Near noon, I had to convoy a car that was transporting murdered civilians. They were eight people who had been killed on February 26th near the Chernobaivka-Mykolaiv detour road fork. They were mostly men. Some of them had their hands tied. All of them were shot by Russian occupants. Some were shot in the cars and then dragged to the ditch, some were covered with ground. In all eleven people were found. Horrible, scary, inhuman view.  

We had to load those murdered civilians into a truck and take them to the Kherson morgue.  There were people waiting outside the morgue. They have lost their friends or relatives and don't know where to look for them. One of those people recognized his brother among the murdered.  The other men were undocumented. We assume that some of them are from the village 30 km from Kherson. They were on their way to Kherson that day, but never reached it. They were killed and thrown into a ditch. One of the women in that village recognized her husband. However, she cannot come here and take her husband's body, because it is still too dangerous to go out on the roads. She asks for help. 

This is the day when I realize what exactly war looks like. What an occupant who kills innocent civilians looks like. What the "the Russian peace" looks like.  

We drive through Kherson, taking these people to the morgue, and I saw people in Kherson living a more or less normal life. Most of them hear explosions and shots, but once you get outside of Kherson, the picture is completely different.  

Tonight there was artillery shelling.
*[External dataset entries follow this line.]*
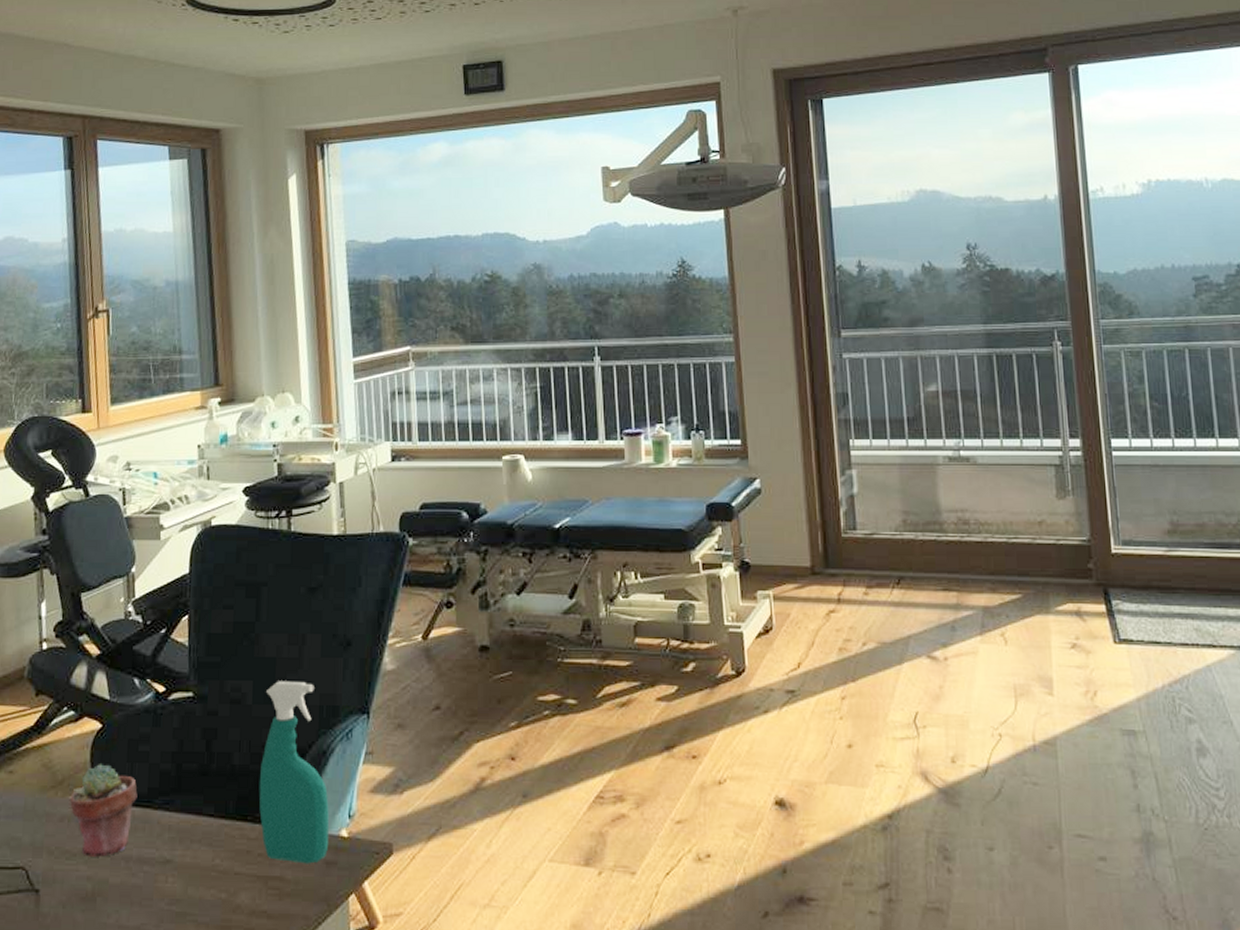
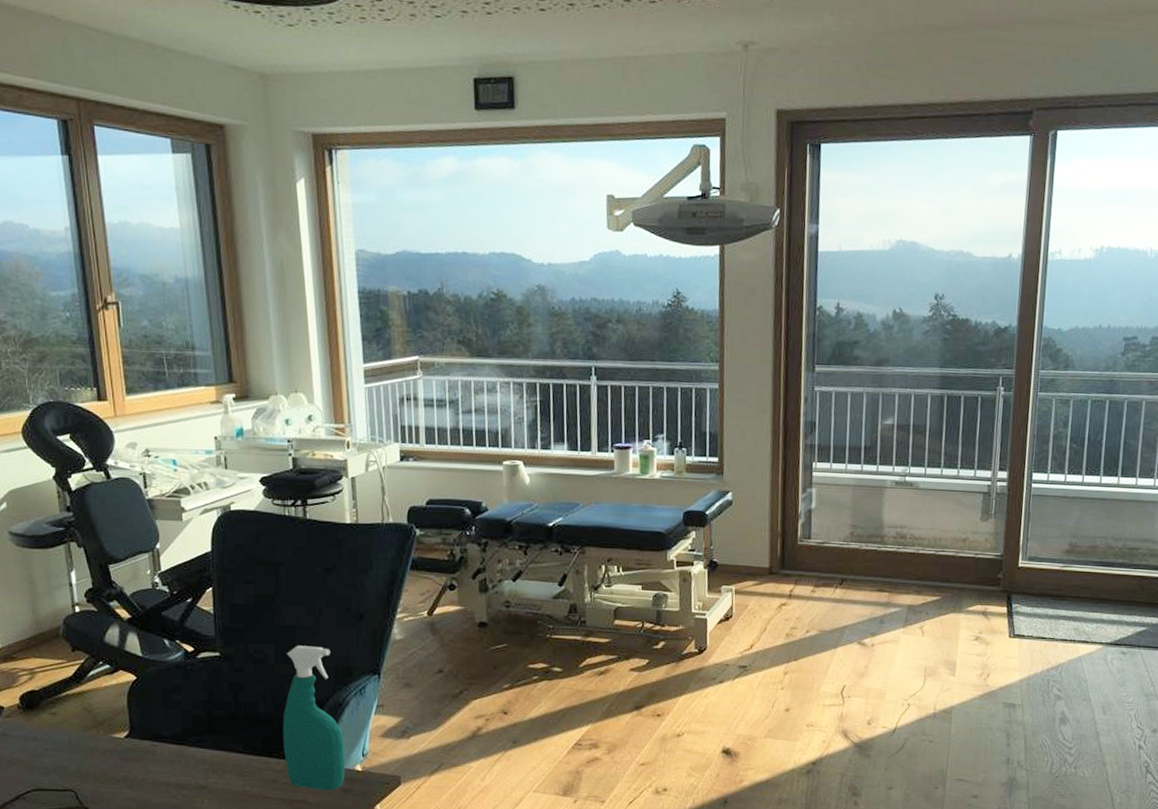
potted succulent: present [70,764,138,857] -> none [111,709,173,783]

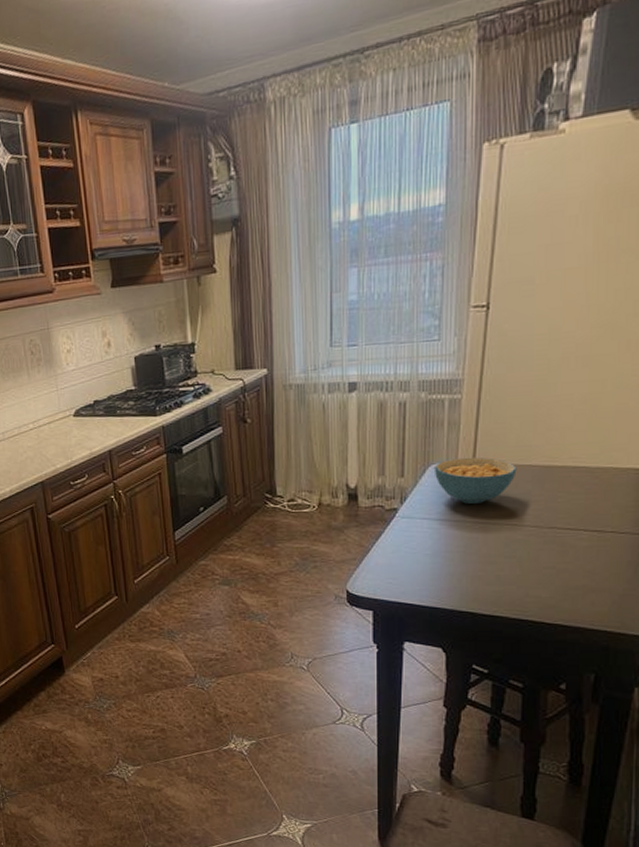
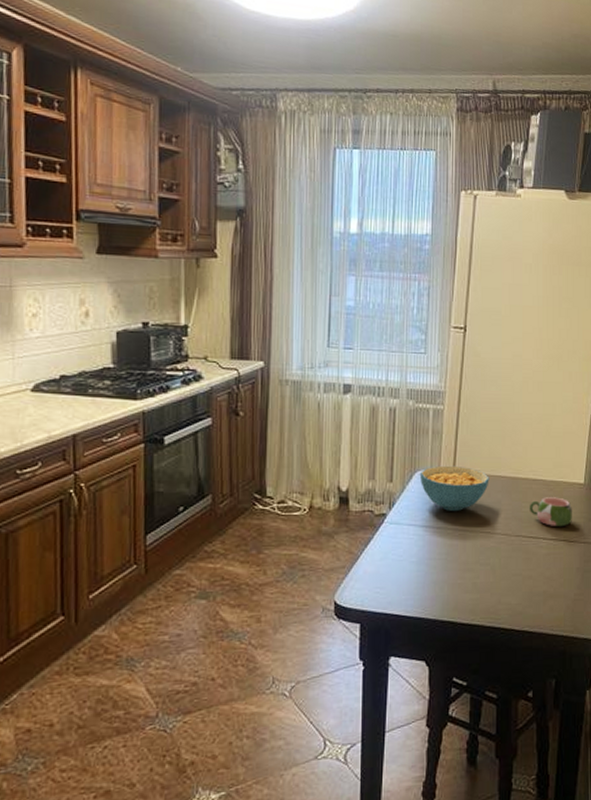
mug: none [566,485,624,518] -> present [529,497,572,527]

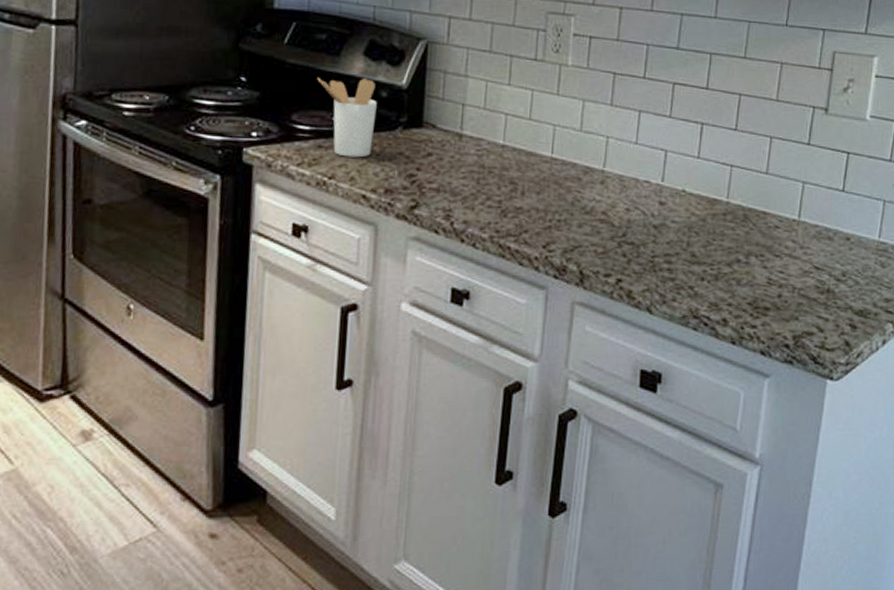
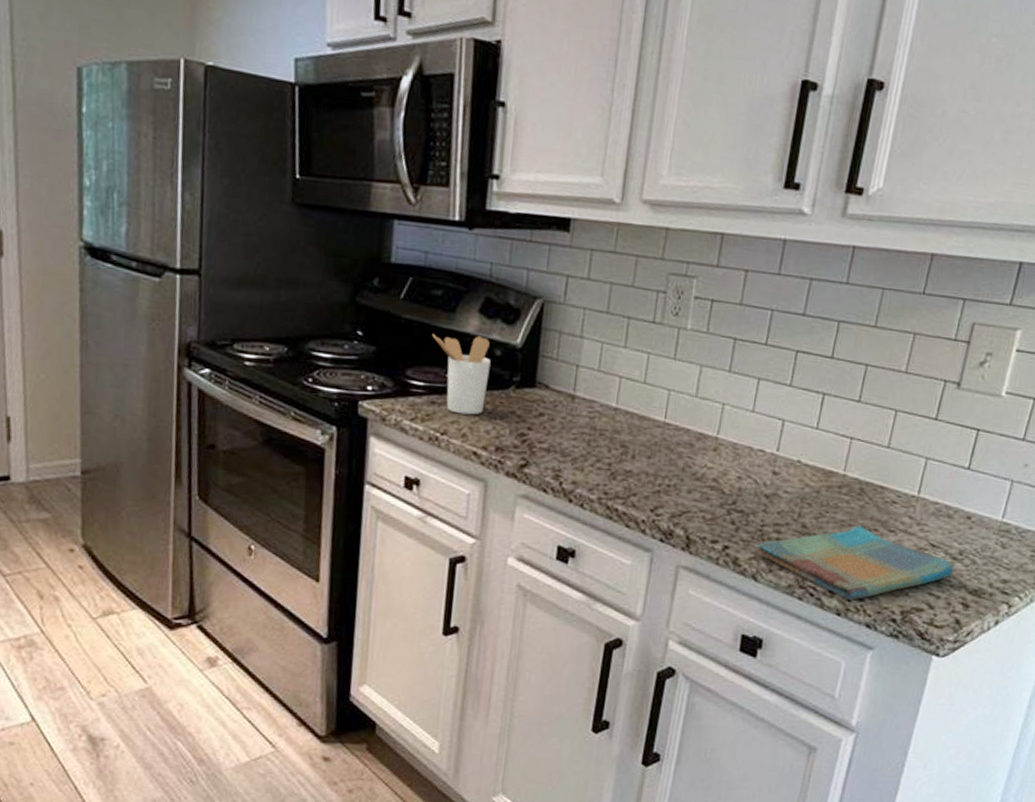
dish towel: none [649,252,839,328] -> present [757,525,955,600]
One of the missiles hit the kitchen of the Stepanivka mental care hospital, but didn't explode! It is a miracle! Every day we pray rockets do not explode! Thank God people can still cook food for patients. Shrapnel flew on the homes of our church members. We constantly hear explosions and shots from all the sides of our town.  

Many soldiers of the Russian army understand that they are occupants and they do not want to kill anybody. But they are ordered to shoot both soldiers and civilians.   

I want to thank all of people who help to look for the murdered, and search for their relatives. They are real heroes!